Vermarktung

Rheinschwimm-Fotofalle: Basel Tourismus ignoriert Empfehlungen des Datenschützers

Seit Montag hat die Kamera am Floss über 200 Fotos gemacht und im Internet veröffentlicht. Dabei zeigt sich, dass einige Aufnahmen heikel sind, etwa von Kindern. Basel Tourismus ist sich bewusst, dass in Einzelfällen gewisse Personen ungewollt auf ein Bild gelangen können.

Tourismus-Vermarktung passiert heute über Soziale Netzwerke und dort hauptsächlich über Bilder. Ob ein Selfie vor dem Eiffelturm, die eigenen Füsse auf dem Liegestuhl mit entsprechendem Meerblick oder den appetitlich angerichteten Teller: Gewöhnliche Menschen inszenieren sich und transportieren dabei auch immer eine Werbebotschaft, sei es für die schöne Stadt, den traumhaften Strand oder das angesagte Restaurant.

Basel hat zwar keinen Eiffelturm, dafür aber einen sauberen Fluss zum Schwimmen. Doch es gibt ein Problem: Die authentischen Bilder fehlen, weil das eigene Handy im Wickelfisch bleibt und keine facebook-tauglichen Schnappschüsse schiesst. Hier will Basel Tourismus mit einem Pilotversuch nachhelfen, wie am Montag bekannt gegeben wurde. Drei Wochen lang knipst eine hochauflösende Kamera automatisch Bilder von Rheinschwimmern, die diese von einer Website herunterladen und selbst via Soziale Netzwerke weiterverbreiten können.

Über 200 Bilder sind schon online

Damit rechtlich alles zulässig ist, haben sich die Verantwortlichen beraten lassen. Rasch war klar, dass es für die Veröffentlichung eine Zustimmung braucht. Diese holt sich der Tourismus-Verein ein, indem die Schwimmenden aufgefordert werden, zu winken, wenn sie mit der Veröffentlichung ihres Fotos auf dem Bild einverstanden sind. Und das scheinen viele zu sein. Bis Dienstagabend wurden bereits über 200 Bilder veröffentlicht.

Ein Blick in die Bildergalerie zeigt, dass auch Fotos von Rheinschwimmerinnen und Rheinschwimmern veröffentlicht wurden, die nicht selbst gewinkt haben, von denen also keine Einwilligung vorliegt. Auch gibt es Aufnahmen von Minderjährigen, für die es gemäss Empfehlungen des Datenschützers die Einwilligung der Eltern bräuchte.

Anneke Geyer, Marketingverantwortliche bei Basel Tourismus, sagt: «Wir sind uns bewusst, dass in Einzelfällen gewisse Personen ungewollt auf ein Bild gelangen können. Wir überprüfen die Aufnahmen aber täglich und entfernen von uns aus Fotos, die nicht veröffentlicht werden sollten.» Die Kamera, die das Winken registriert, werde zudem immer besser. «Die Künstliche Intelligenz, die diese Einschätzung vornimmt, lernt mit jedem neuen Bild dazu», sagt sie.

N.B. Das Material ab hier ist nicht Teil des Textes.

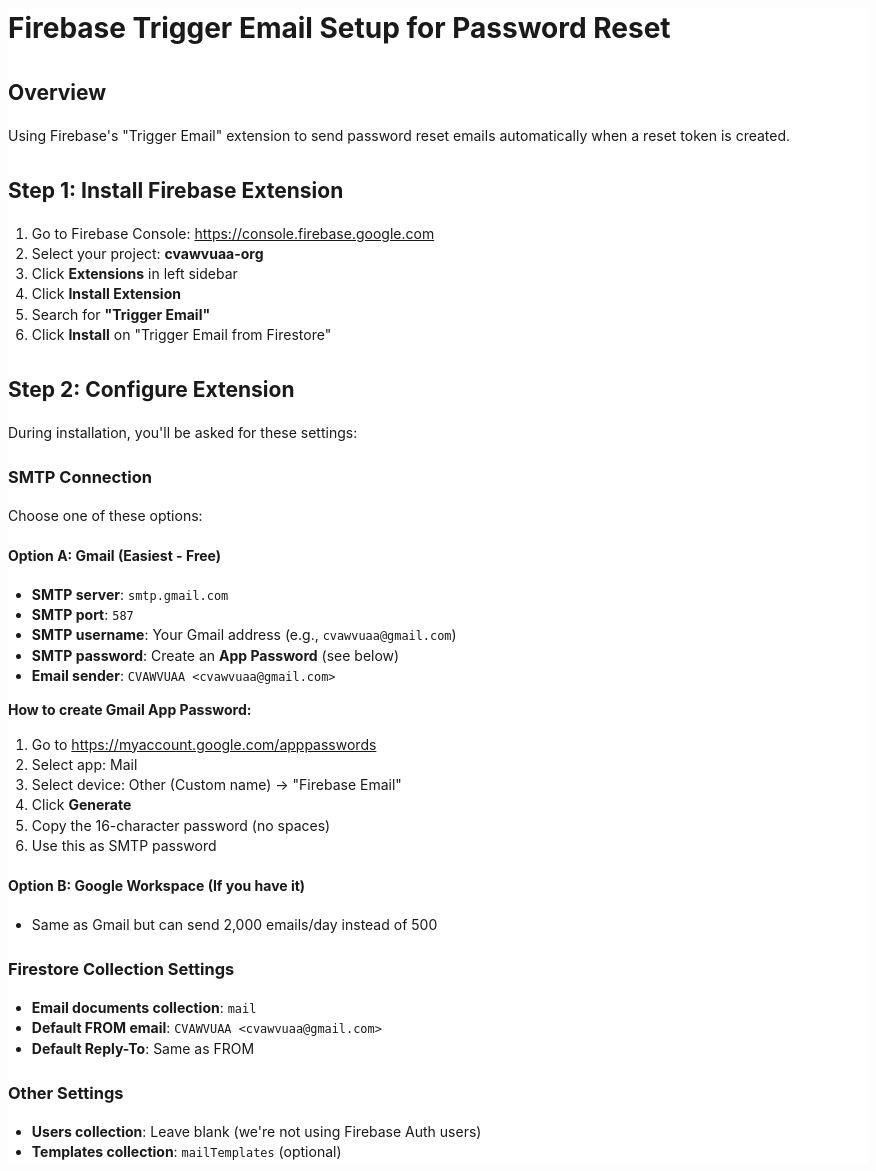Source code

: # Firebase Trigger Email Setup for Password Reset

## Overview
Using Firebase's "Trigger Email" extension to send password reset emails automatically when a reset token is created.

## Step 1: Install Firebase Extension

1. Go to Firebase Console: https://console.firebase.google.com
2. Select your project: **cvawvuaa-org**
3. Click **Extensions** in left sidebar
4. Click **Install Extension**
5. Search for **"Trigger Email"**
6. Click **Install** on "Trigger Email from Firestore"

## Step 2: Configure Extension

During installation, you'll be asked for these settings:

### **SMTP Connection**
Choose one of these options:

#### Option A: Gmail (Easiest - Free)
- **SMTP server**: `smtp.gmail.com`
- **SMTP port**: `587`
- **SMTP username**: Your Gmail address (e.g., `cvawvuaa@gmail.com`)
- **SMTP password**: Create an **App Password** (see below)
- **Email sender**: `CVAWVUAA <cvawvuaa@gmail.com>`

**How to create Gmail App Password:**
1. Go to https://myaccount.google.com/apppasswords
2. Select app: Mail
3. Select device: Other (Custom name) → "Firebase Email"
4. Click **Generate**
5. Copy the 16-character password (no spaces)
6. Use this as SMTP password

#### Option B: Google Workspace (If you have it)
- Same as Gmail but can send 2,000 emails/day instead of 500

### **Firestore Collection Settings**
- **Email documents collection**: `mail`
- **Default FROM email**: `CVAWVUAA <cvawvuaa@gmail.com>`
- **Default Reply-To**: Same as FROM

### **Other Settings**
- **Users collection**: Leave blank (we're not using Firebase Auth users)
- **Templates collection**: `mailTemplates` (optional)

Zudem hätten alle das Recht, ihre Bilder löschen zu lassen – eine Rückmeldung via Formular auf der Basel-Tourismus-Homepage würde genügen.

Fischergalgen-Aktion hatte keine Bewilligung

Im vergangenen Jahr bot die Tourismusorganisation in Zusammenarbeit mit Schweiz Tourismus einmalig Übernachtungen in einem Fischergalgen an – obwohl dies in der entsprechenden Verordnung deutlich verboten ist. Basel-Tourismus-Vizedirektor Christoph Bosshardt sagte damals zur bz, man gehe davon aus, dass dies auch ohne Bewilligung machbar sei, weil es sich um eine vorübergehende Aktion handle.

Fischergalgen und Rheinschwimmer-Fotoapparat zeigen gut, welch ein Drahtseilakt attraktive Tourismus-Vermarktung heute ist. Geyer sagt: «Wir wollen mit diesem Pilotversuch auch herausfinden, wie die Basler Bevölkerung, aber auch die Touristen, dieses Angebot aufnehmen. Wenn die Akzeptanz breit ist und viele Bilder gemacht und geteilt werden, dann ist es durchaus vorstellbar, den Fotoautomaten irgendwann fix zu installieren. Aber daran ist momentan noch nicht zu denken». Entsprechende Gespräche mit dem Kanton müssten dann erst noch stattfinden.